> _THE TASK_: Copy the passage about the canola oil scent word for word, starting at "Abes, on her" and ending at "shaking in fear.".

> _EXCERPT PROVIDED_:

The smell of canola oil hit her nostrils, a scent which she insisted meant they were close to Gould Street. This incited violence in Abes’ dispirited, no-spring-convocation soul.
“The smell haunts me,” she said, as she walked further from her messy news children. “I know it’s there, I know it’s there.”
Lee and Alcaraz both said they had no idea what she was talking about. However, biz and tech editor Aaliyah Dasoo did recall a satire piece being published on the subject, but was aware, like literally every single person who read it, that the information it contained was false.
“I don’t care what Cath says, Gould Street has never smelled like canola oil,” Dasoo said. “I know a white man fighting with her can bring up some residual trauma but she has to know the truth,” Dasoo added, referring to how Chase left Abes on ‘read’ three days ago.
Abes, on her hunt to find the source of the canola oil scent, ended up finding several skinny white men at Lake Worst-case-Ontario, as seen in Google street view footage obtained by The Eye.
The video shows Abes hiding behind the tall rocks around Lake Worst-case-Ontario, shaking in fear.

Stored data entries:
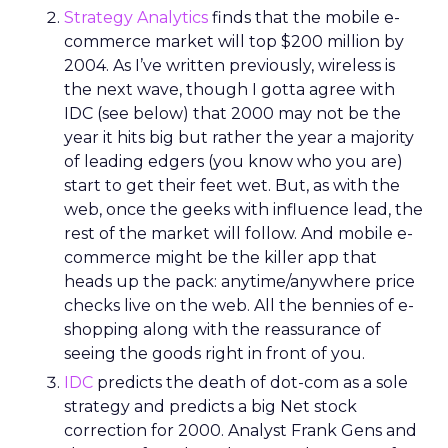
Strategy Analytics
finds that the mobile e-
commerce market will top $200 million by
2004. As I’ve written previously, wireless is
the next wave, though I gotta agree with
IDC (see below) that 2000 may not be the
year it hits big but rather the year a majority
of leading edgers (you know who you are)
start to get their feet wet. But, as with the
web, once the geeks with influence lead, the
rest of the market will follow. And mobile e-
commerce might be the killer app that
heads up the pack: anytime/anywhere price
checks live on the web. All the bennies of e-
shopping along with the reassurance of
seeing the goods right in front of you.
IDC
predicts the death of dot-com as a sole
strategy and predicts a big Net stock
correction for 2000. Analyst Frank Gens and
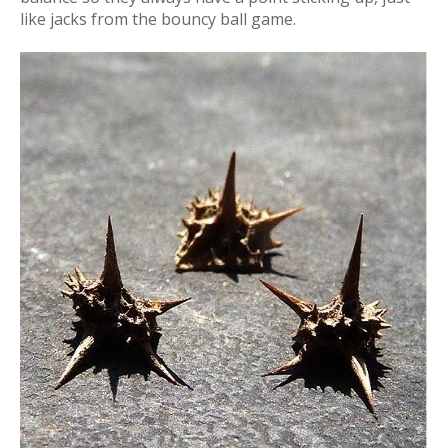
like jacks from the bouncy ball game.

> _TASK RESULT_:
Abes, on her hunt to find the source of the canola oil scent, ended up finding several skinny white men at Lake Worst-case-Ontario, as seen in Google street view footage obtained by The Eye.
The video shows Abes hiding behind the tall rocks around Lake Worst-case-Ontario, shaking in fear.